Thursday, 18 April 2013

Contributing to GraphChi

GraphChi is a framework for processing large graphs efficiently on a single machine, developed by Aapo Kyrölä of CMU as a spin off from the impressive GraphLab distributed graph processing project.  Both GraphLab and GraphChi come with a really handy Collaborative Filtering Toolbox, implementing numerous recent algorithms and developed at CMU by Danny Bickson.

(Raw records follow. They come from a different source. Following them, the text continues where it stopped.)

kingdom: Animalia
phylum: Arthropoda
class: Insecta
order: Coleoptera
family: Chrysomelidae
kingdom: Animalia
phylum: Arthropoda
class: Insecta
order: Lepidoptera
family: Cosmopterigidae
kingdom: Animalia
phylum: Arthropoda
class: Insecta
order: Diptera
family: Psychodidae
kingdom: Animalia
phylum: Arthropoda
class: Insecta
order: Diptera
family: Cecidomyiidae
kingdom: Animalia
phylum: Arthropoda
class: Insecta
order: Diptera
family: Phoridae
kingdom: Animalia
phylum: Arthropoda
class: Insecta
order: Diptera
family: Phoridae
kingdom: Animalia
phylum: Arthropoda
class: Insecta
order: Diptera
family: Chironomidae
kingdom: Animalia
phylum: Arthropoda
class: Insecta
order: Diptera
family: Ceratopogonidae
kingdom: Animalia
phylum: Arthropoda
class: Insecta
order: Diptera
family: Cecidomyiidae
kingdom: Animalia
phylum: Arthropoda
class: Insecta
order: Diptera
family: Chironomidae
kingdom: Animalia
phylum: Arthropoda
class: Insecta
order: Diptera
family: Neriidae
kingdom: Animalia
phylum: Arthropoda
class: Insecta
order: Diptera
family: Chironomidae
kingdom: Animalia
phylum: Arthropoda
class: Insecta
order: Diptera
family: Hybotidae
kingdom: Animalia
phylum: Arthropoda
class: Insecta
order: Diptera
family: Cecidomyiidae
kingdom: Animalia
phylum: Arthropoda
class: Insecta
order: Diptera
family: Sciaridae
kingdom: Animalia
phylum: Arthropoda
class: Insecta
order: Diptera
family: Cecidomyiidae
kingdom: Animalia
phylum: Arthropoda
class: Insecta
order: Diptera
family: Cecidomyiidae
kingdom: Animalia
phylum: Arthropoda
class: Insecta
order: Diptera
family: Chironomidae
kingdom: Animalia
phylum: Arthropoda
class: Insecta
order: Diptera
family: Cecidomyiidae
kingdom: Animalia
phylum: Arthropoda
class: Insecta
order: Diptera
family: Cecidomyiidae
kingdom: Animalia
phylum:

GraphChi looks like a great project so I decided to try to contribute to it and took the chance to implement an algorithm that I'd been wanting to investigate with for a while: Collaborative Less-is-More Filtering, developed by Yue Shi at TU Delft, which won a best paper award at RecSys last year.  CLiMF optimises for the Mean Reciprocal Rank of correctly predicted items i.e. it's designed to promote accuracy and diversity in recommendations at the same time.  Although it's really intended for binary preference data like follow or friend relations, it's easy to implement a threshold on ratings that automatically binarises them during learning, so CLiMF can also be used with ratings datasets.

Danny made contributing to the toolbox really easy and CLiMF is now available in GraphChi, and documented alongside the other algorithms.  I also wrote a simple Python implementation which works fine for small datasets and which was useful for reference.

You can get the latest version of GraphChi and the collaborative filtering toolbox from here.

1 comment:

  1. Hey Mark, that's really neat: I did not know about graphchi and its recs toolbox!

    Btw, it might no longer be necessary (thanks to graphchi), but your python implementation looks like a great candidate to be reimplemented in theano.